Казанцев подошел к Раисе Григорьевне и сел на прежнее место: перед ними на вытоптанной площадке все длилось веселье, и вдруг Казанцев почувствовал то же беспокойство, что было в нем вчера, что бывает с ним всегда перед приступом — крутит душу, тошнотворный звонок в затылке, — и уже понял, что поздно глотать таблетку, что беда случится сейчас.
— Что с тобой? — спросила Лена.
— Ничего. Пройдет.
И тут догадался Казанцев: новое непривычное состояние — это не близкий приступ, это совсем иное, очень напоминающее болезнь, но ни разу в жизни им еще не испытанное, — Казанцев понял, что он просто-напросто сегодня счастлив, и это не догадка, но непоколебимая уверенность.
И его обожгла внезапная и острая любовь к окружающим людям, к тем, кого он помнит с детства, и он любил не только всех людей вместе, но и каждого в отдельности — Раису Григорьевну и Лену, Константина Андреевича Михалева, дядю Костю, как звали его когда-то, кумира дворовых мальчишек, какого змея запустили они однажды всем двором, дядя Костя его вогнал в точку, так что змей исчез вовсе, улетел, и Казанцев долго потом надеялся, что змей где-то летает и еще вернется; Петра Андреевича, Казанцев помнил, как однажды, лет двадцать пять назад, приехал сюда в отпуск Петр Андреевич, поскрипывали его сапоги, постанывали ордена и медали, он сидел на этом крыльце и разрешал мальчишкам трогать его погоны и награды; и Леонида Лапинского, никогда не унывающего баяниста, первого в городе весельчака, — сейчас Казанцев любил всех, и это была любовь к своему давно отсвистевшему детству.

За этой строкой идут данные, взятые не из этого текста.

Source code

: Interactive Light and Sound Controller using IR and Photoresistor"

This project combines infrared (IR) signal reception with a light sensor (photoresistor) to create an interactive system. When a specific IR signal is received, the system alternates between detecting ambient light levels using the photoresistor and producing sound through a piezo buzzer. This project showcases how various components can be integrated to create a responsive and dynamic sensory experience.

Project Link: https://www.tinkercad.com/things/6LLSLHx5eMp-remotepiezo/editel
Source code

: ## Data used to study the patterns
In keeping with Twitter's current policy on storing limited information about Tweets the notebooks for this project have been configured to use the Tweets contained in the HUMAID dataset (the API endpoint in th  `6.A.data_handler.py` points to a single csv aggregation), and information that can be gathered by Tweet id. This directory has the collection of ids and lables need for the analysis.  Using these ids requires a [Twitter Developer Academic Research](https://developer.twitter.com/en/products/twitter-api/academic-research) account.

— Я думаю, Раиса Григорьевна, что все, в сущности, просто, — вдруг сказал Казанцев. — Люди могут быть счастливыми. Нужно только, чтоб тебя окружали свои, близкие тебе люди. Я думаю, что сделал ошибку, уехав из Фонарева.
— Насколько мне известно, самые большие суда, которые строят в Фонареве, это лодки для рыбаков-любителей. Тебя, конечно, здесь все любят, но я не думаю, чтобы для тебя построили верфь. Не обманывай себя, Володя. Может, это и красивый обман, но все-таки обман.
— И все же мне было бы легче: меня все знают, здесь мой дом, здесь все проще: веселье — это веселье, дружба — это дружба.